**DATA TO PROCESS:**

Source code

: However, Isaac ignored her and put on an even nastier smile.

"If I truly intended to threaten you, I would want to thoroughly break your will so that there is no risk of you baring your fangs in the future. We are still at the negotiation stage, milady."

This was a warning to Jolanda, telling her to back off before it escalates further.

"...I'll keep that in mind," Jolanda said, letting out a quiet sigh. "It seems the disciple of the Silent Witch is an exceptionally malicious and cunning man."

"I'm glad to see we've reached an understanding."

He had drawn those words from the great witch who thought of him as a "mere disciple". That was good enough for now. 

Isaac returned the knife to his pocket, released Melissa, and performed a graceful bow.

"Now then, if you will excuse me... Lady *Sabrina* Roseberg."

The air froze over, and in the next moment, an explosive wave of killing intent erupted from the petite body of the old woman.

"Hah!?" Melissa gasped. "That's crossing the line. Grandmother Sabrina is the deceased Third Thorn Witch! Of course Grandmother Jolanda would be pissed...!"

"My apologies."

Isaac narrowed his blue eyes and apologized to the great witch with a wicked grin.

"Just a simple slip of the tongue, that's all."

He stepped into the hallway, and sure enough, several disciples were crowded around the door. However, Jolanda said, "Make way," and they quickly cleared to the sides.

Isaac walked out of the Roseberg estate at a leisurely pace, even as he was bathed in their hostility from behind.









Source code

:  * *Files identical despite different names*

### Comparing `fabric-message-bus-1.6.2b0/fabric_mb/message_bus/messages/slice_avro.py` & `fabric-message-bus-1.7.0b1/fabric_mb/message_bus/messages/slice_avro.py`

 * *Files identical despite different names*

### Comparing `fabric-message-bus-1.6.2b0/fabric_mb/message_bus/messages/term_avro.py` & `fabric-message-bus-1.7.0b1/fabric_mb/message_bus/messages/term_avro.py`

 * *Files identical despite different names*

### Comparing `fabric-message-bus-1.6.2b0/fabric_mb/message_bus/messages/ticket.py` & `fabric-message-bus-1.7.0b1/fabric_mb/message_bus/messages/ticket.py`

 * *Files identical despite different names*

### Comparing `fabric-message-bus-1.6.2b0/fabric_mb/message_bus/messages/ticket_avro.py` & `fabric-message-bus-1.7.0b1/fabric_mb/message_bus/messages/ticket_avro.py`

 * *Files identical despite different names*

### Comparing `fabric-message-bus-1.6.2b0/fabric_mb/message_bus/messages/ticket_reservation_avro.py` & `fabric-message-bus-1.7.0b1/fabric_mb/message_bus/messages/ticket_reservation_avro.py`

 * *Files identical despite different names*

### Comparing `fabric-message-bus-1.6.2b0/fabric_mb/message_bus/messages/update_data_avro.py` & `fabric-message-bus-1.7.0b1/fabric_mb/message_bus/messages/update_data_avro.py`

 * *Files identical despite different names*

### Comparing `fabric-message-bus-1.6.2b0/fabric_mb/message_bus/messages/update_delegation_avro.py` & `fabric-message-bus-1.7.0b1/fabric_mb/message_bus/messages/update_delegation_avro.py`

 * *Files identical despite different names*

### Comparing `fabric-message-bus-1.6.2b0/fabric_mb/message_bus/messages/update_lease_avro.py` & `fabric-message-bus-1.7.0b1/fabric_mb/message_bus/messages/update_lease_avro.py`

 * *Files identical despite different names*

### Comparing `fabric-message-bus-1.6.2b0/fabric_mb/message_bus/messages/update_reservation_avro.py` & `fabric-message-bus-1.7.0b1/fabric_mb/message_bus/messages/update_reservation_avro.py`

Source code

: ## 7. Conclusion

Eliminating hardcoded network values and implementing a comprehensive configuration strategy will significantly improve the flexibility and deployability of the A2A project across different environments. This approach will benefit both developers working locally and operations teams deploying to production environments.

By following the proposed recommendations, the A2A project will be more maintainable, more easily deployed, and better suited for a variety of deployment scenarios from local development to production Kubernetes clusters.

**WHAT IS BEING ASKED:** Please write out the entries from their first line through the line containing "a simple slip", swapping "knife" for "dagger" and leaving everything else unchanged.

**EXPECTED ANSWER:**
Source code

: However, Isaac ignored her and put on an even nastier smile.

"If I truly intended to threaten you, I would want to thoroughly break your will so that there is no risk of you baring your fangs in the future. We are still at the negotiation stage, milady."

This was a warning to Jolanda, telling her to back off before it escalates further.

"...I'll keep that in mind," Jolanda said, letting out a quiet sigh. "It seems the disciple of the Silent Witch is an exceptionally malicious and cunning man."

"I'm glad to see we've reached an understanding."

He had drawn those words from the great witch who thought of him as a "mere disciple". That was good enough for now. 

Isaac returned the dagger to his pocket, released Melissa, and performed a graceful bow.

"Now then, if you will excuse me... Lady *Sabrina* Roseberg."

The air froze over, and in the next moment, an explosive wave of killing intent erupted from the petite body of the old woman.

"Hah!?" Melissa gasped. "That's crossing the line. Grandmother Sabrina is the deceased Third Thorn Witch! Of course Grandmother Jolanda would be pissed...!"

"My apologies."

Isaac narrowed his blue eyes and apologized to the great witch with a wicked grin.

"Just a simple slip of the tongue, that's all."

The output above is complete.